### Work required
Your job is to copy every record exactly.
:::
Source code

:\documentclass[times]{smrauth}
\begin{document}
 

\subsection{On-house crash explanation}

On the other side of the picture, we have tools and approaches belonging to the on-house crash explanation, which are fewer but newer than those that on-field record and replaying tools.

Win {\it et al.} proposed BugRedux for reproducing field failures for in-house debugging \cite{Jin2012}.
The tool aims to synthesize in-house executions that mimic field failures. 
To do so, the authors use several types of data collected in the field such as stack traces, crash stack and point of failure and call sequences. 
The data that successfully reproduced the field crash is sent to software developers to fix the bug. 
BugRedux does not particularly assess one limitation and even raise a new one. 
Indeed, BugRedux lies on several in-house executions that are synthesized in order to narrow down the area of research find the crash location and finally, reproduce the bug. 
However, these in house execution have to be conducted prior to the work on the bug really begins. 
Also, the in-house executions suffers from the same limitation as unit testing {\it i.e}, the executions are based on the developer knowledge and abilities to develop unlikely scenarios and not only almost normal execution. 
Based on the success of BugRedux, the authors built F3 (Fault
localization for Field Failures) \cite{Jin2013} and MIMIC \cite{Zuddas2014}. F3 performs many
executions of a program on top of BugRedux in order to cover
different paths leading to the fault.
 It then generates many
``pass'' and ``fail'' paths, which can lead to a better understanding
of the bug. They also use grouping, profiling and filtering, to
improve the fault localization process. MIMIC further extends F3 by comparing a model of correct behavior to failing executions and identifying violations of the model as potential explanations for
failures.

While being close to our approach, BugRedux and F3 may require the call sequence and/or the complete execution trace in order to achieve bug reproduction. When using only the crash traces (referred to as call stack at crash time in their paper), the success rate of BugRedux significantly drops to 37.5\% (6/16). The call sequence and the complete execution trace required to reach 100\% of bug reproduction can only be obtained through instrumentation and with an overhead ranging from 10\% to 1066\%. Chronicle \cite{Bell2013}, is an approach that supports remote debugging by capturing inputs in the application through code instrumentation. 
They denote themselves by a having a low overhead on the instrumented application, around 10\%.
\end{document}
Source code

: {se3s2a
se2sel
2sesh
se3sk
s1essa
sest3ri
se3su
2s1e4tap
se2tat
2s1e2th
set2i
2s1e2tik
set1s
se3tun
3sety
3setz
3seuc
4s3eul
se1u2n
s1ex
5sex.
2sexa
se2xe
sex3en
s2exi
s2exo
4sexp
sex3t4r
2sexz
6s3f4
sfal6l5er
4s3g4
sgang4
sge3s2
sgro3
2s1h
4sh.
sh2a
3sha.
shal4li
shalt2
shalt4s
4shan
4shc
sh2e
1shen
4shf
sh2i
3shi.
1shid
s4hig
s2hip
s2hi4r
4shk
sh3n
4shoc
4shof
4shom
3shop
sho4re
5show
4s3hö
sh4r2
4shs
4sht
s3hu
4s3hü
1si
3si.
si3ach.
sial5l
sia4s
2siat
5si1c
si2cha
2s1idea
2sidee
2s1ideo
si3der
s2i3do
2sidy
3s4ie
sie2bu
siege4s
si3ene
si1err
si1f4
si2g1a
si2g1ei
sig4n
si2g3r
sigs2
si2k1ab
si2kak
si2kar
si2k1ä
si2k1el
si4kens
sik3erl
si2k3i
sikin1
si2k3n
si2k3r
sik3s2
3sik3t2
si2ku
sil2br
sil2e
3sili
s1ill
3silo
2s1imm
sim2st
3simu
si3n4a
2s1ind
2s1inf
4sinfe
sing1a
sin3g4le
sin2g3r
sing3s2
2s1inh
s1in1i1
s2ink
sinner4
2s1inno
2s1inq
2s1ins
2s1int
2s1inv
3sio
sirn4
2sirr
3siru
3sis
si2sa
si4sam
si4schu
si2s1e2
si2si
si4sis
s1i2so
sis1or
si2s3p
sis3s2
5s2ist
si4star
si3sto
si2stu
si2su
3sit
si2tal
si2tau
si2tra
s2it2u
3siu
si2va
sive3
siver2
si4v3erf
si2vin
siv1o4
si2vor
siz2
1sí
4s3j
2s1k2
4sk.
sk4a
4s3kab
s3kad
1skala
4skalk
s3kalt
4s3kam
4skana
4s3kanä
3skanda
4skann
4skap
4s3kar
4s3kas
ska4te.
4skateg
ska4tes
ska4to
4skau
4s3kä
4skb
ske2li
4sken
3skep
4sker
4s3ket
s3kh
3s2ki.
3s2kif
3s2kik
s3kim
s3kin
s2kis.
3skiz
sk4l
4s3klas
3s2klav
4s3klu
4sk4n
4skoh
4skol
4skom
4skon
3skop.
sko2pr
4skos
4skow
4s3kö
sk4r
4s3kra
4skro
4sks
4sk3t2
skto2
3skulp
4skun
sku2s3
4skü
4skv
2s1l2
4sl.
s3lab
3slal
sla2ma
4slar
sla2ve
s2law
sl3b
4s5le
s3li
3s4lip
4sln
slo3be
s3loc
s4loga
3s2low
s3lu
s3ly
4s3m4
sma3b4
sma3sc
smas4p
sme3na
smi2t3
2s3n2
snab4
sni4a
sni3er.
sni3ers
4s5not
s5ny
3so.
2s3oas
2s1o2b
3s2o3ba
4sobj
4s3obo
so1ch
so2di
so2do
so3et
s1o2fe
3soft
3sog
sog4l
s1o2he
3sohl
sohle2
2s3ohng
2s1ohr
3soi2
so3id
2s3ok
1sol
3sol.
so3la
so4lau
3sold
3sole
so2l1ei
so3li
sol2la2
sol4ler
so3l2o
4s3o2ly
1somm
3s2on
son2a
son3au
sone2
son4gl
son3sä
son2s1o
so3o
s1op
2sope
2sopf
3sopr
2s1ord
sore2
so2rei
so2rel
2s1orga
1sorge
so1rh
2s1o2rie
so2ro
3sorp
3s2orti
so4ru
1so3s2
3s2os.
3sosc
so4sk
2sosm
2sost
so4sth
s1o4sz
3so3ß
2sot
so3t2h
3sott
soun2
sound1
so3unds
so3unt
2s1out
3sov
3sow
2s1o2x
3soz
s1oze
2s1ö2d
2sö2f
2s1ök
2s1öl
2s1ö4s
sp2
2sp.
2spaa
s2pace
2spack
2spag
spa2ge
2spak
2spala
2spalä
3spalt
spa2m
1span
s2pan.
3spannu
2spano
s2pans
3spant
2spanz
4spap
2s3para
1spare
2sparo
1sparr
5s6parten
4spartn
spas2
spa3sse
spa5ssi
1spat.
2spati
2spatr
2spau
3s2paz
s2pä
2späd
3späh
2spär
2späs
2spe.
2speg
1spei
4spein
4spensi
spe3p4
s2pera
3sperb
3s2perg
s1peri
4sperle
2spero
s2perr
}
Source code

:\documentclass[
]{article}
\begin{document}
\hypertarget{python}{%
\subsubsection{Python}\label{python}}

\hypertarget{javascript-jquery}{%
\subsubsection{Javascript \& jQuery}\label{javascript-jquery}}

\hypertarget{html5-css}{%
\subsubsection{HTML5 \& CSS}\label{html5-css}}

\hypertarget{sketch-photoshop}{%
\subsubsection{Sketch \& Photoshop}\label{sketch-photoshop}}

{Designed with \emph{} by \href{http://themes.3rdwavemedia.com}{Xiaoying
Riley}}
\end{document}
:::
### Response
Source code

:\documentclass[times]{smrauth}
\begin{document}
 

\subsection{On-house crash explanation}

On the other side of the picture, we have tools and approaches belonging to the on-house crash explanation, which are fewer but newer than those that on-field record and replaying tools.

Win {\it et al.} proposed BugRedux for reproducing field failures for in-house debugging \cite{Jin2012}.
The tool aims to synthesize in-house executions that mimic field failures. 
To do so, the authors use several types of data collected in the field such as stack traces, crash stack and point of failure and call sequences. 
The data that successfully reproduced the field crash is sent to software developers to fix the bug. 
BugRedux does not particularly assess one limitation and even raise a new one. 
Indeed, BugRedux lies on several in-house executions that are synthesized in order to narrow down the area of research find the crash location and finally, reproduce the bug. 
However, these in house execution have to be conducted prior to the work on the bug really begins. 
Also, the in-house executions suffers from the same limitation as unit testing {\it i.e}, the executions are based on the developer knowledge and abilities to develop unlikely scenarios and not only almost normal execution. 
Based on the success of BugRedux, the authors built F3 (Fault
localization for Field Failures) \cite{Jin2013} and MIMIC \cite{Zuddas2014}. F3 performs many
executions of a program on top of BugRedux in order to cover
different paths leading to the fault.
 It then generates many
``pass'' and ``fail'' paths, which can lead to a better understanding
of the bug. They also use grouping, profiling and filtering, to
improve the fault localization process. MIMIC further extends F3 by comparing a model of correct behavior to failing executions and identifying violations of the model as potential explanations for
failures.

While being close to our approach, BugRedux and F3 may require the call sequence and/or the complete execution trace in order to achieve bug reproduction. When using only the crash traces (referred to as call stack at crash time in their paper), the success rate of BugRedux significantly drops to 37.5\% (6/16). The call sequence and the complete execution trace required to reach 100\% of bug reproduction can only be obtained through instrumentation and with an overhead ranging from 10\% to 1066\%. Chronicle \cite{Bell2013}, is an approach that supports remote debugging by capturing inputs in the application through code instrumentation. 
They denote themselves by a having a low overhead on the instrumented application, around 10\%.
\end{document}
Source code

: {se3s2a
se2sel
2sesh
se3sk
s1essa
sest3ri
se3su
2s1e4tap
se2tat
2s1e2th
set2i
2s1e2tik
set1s
se3tun
3sety
3setz
3seuc
4s3eul
se1u2n
s1ex
5sex.
2sexa
se2xe
sex3en
s2exi
s2exo
4sexp
sex3t4r
2sexz
6s3f4
sfal6l5er
4s3g4
sgang4
sge3s2
sgro3
2s1h
4sh.
sh2a
3sha.
shal4li
shalt2
shalt4s
4shan
4shc
sh2e
1shen
4shf
sh2i
3shi.
1shid
s4hig
s2hip
s2hi4r
4shk
sh3n
4shoc
4shof
4shom
3shop
sho4re
5show
4s3hö
sh4r2
4shs
4sht
s3hu
4s3hü
1si
3si.
si3ach.
sial5l
sia4s
2siat
5si1c
si2cha
2s1idea
2sidee
2s1ideo
si3der
s2i3do
2sidy
3s4ie
sie2bu
siege4s
si3ene
si1err
si1f4
si2g1a
si2g1ei
sig4n
si2g3r
sigs2
si2k1ab
si2kak
si2kar
si2k1ä
si2k1el
si4kens
sik3erl
si2k3i
sikin1
si2k3n
si2k3r
sik3s2
3sik3t2
si2ku
sil2br
sil2e
3sili
s1ill
3silo
2s1imm
sim2st
3simu
si3n4a
2s1ind
2s1inf
4sinfe
sing1a
sin3g4le
sin2g3r
sing3s2
2s1inh
s1in1i1
s2ink
sinner4
2s1inno
2s1inq
2s1ins
2s1int
2s1inv
3sio
sirn4
2sirr
3siru
3sis
si2sa
si4sam
si4schu
si2s1e2
si2si
si4sis
s1i2so
sis1or
si2s3p
sis3s2
5s2ist
si4star
si3sto
si2stu
si2su
3sit
si2tal
si2tau
si2tra
s2it2u
3siu
si2va
sive3
siver2
si4v3erf
si2vin
siv1o4
si2vor
siz2
1sí
4s3j
2s1k2
4sk.
sk4a
4s3kab
s3kad
1skala
4skalk
s3kalt
4s3kam
4skana
4s3kanä
3skanda
4skann
4skap
4s3kar
4s3kas
ska4te.
4skateg
ska4tes
ska4to
4skau
4s3kä
4skb
ske2li
4sken
3skep
4sker
4s3ket
s3kh
3s2ki.
3s2kif
3s2kik
s3kim
s3kin
s2kis.
3skiz
sk4l
4s3klas
3s2klav
4s3klu
4sk4n
4skoh
4skol
4skom
4skon
3skop.
sko2pr
4skos
4skow
4s3kö
sk4r
4s3kra
4skro
4sks
4sk3t2
skto2
3skulp
4skun
sku2s3
4skü
4skv
2s1l2
4sl.
s3lab
3slal
sla2ma
4slar
sla2ve
s2law
sl3b
4s5le
s3li
3s4lip
4sln
slo3be
s3loc
s4loga
3s2low
s3lu
s3ly
4s3m4
sma3b4
sma3sc
smas4p
sme3na
smi2t3
2s3n2
snab4
sni4a
sni3er.
sni3ers
4s5not
s5ny
3so.
2s3oas
2s1o2b
3s2o3ba
4sobj
4s3obo
so1ch
so2di
so2do
so3et
s1o2fe
3soft
3sog
sog4l
s1o2he
3sohl
sohle2
2s3ohng
2s1ohr
3soi2
so3id
2s3ok
1sol
3sol.
so3la
so4lau
3sold
3sole
so2l1ei
so3li
sol2la2
sol4ler
so3l2o
4s3o2ly
1somm
3s2on
son2a
son3au
sone2
son4gl
son3sä
son2s1o
so3o
s1op
2sope
2sopf
3sopr
2s1ord
sore2
so2rei
so2rel
2s1orga
1sorge
so1rh
2s1o2rie
so2ro
3sorp
3s2orti
so4ru
1so3s2
3s2os.
3sosc
so4sk
2sosm
2sost
so4sth
s1o4sz
3so3ß
2sot
so3t2h
3sott
soun2
sound1
so3unds
so3unt
2s1out
3sov
3sow
2s1o2x
3soz
s1oze
2s1ö2d
2sö2f
2s1ök
2s1öl
2s1ö4s
sp2
2sp.
2spaa
s2pace
2spack
2spag
spa2ge
2spak
2spala
2spalä
3spalt
spa2m
1span
s2pan.
3spannu
2spano
s2pans
3spant
2spanz
4spap
2s3para
1spare
2sparo
1sparr
5s6parten
4spartn
spas2
spa3sse
spa5ssi
1spat.
2spati
2spatr
2spau
3s2paz
s2pä
2späd
3späh
2spär
2späs
2spe.
2speg
1spei
4spein
4spensi
spe3p4
s2pera
3sperb
3s2perg
s1peri
4sperle
2spero
s2perr
}
Source code

:\documentclass[
]{article}
\begin{document}
\hypertarget{python}{%
\subsubsection{Python}\label{python}}

\hypertarget{javascript-jquery}{%
\subsubsection{Javascript \& jQuery}\label{javascript-jquery}}

\hypertarget{html5-css}{%
\subsubsection{HTML5 \& CSS}\label{html5-css}}

\hypertarget{sketch-photoshop}{%
\subsubsection{Sketch \& Photoshop}\label{sketch-photoshop}}

{Designed with \emph{} by \href{http://themes.3rdwavemedia.com}{Xiaoying
Riley}}
\end{document}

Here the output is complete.